Chapters 5-8
This chapter sheds light on the various possibly fatal obstacle races Gulliver has to endure on a daily basis. He recounts being kidnapped by a monkey who mistakes Gulliver to be a baby monkey. He discusses the various ways in which the queen’s dwarfs torture him. He also writes about the curious maids who explore him with fascination, and use him as a toy over their own bodies. He shares the disgust he feels about these violations. Gulliver tries, but fails to maintain his dignity in these circumstances.
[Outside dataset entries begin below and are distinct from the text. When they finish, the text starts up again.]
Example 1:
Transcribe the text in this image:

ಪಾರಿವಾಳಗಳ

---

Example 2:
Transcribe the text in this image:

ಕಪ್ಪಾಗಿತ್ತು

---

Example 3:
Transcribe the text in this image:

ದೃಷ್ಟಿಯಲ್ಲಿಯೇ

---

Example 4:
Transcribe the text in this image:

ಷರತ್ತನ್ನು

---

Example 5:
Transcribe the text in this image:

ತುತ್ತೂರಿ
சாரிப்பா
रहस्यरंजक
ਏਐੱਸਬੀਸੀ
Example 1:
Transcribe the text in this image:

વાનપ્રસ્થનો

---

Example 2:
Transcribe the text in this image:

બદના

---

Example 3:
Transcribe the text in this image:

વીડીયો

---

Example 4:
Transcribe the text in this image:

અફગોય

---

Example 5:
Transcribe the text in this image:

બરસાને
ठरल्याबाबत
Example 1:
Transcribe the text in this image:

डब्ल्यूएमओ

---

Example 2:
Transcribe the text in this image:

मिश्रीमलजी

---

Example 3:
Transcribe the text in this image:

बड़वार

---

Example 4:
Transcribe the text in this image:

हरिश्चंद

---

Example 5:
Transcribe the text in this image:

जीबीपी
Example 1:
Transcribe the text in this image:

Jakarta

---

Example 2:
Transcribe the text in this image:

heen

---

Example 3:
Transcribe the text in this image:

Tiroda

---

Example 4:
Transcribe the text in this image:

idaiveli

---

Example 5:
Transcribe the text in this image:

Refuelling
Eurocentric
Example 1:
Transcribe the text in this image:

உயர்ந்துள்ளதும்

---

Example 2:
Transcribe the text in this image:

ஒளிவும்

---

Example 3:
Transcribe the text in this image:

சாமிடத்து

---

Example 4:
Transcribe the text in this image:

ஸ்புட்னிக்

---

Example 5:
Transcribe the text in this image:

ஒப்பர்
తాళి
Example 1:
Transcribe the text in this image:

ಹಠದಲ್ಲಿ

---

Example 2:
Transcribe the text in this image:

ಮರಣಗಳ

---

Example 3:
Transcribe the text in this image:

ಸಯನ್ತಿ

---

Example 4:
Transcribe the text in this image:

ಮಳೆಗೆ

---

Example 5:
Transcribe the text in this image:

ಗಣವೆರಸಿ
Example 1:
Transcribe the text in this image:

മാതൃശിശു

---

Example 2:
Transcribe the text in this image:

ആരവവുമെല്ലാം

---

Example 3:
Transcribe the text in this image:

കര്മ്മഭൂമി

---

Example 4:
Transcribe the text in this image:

Gulliver gifts the queen a purse made of her own hair and entertains the court with human-sized musical instruments. He begins to teach the king some uniquely English modes of polity and governance, which fills the king with questions and disbelief. The king ends the classes with the observation that Englishmen seem poisonous, horrible, selfish, and dishonorable. Gulliver, however, cautions readers that the king’s views are not accurate, but based on ignorance and, more importantly, “prejudice” against Englishmen. He adds that the king had refused to consider keeping secrets from his own subjects even under extenuating circumstances; the king had also refused to explore the destructive potential of gunpowder, Gulliver adds. Interestingly, Gulliver reveals that the Brobdingnagians tend to prefer literature that is masculine and straightforward. They also see mathematics as a highly practical field; that is, mathematics is valuable only if it is useful.
Gulliver is picked up by a bird and dropped into the ocean, where a ship’s captain rescues him and nurses him back to health. Gulliver finds this human world strange and small compared to the kingdom he had just spent two years in. His family requests that he not set sail again, but Gulliver ignores their request.
Analysis
Gulliver’s size dehumanizes him to everybody in the kingdom, including animals. The royal family’s reaction toward Gulliver’s misery is one of mirth; even his caretaker has a similar reaction, although, it must be said, they do try to sympathize with him. The idea of perspective is once again foregrounded when Gulliver discusses English modes of polity and governance. Gulliver shares these details out of pride for what he sees as his country’s glorious achievements, whereas the Brobdingnagian king sees that the English seem to have acted dishonorably and selfishly. Even though Gulliver attributes this to the king’s ignorance, the king’s challenge to the English ways of governance is valid. In Gulliver’s apology for having included the king’s criticism and the details of defecation, Swift comments that English propriety is mainly pretense.
After returning to England, he finds “regular,” human-sized people to be too short and small. This is another instance of Swift shaking up the idea of “absolutes” by focusing on the question of “perspective.”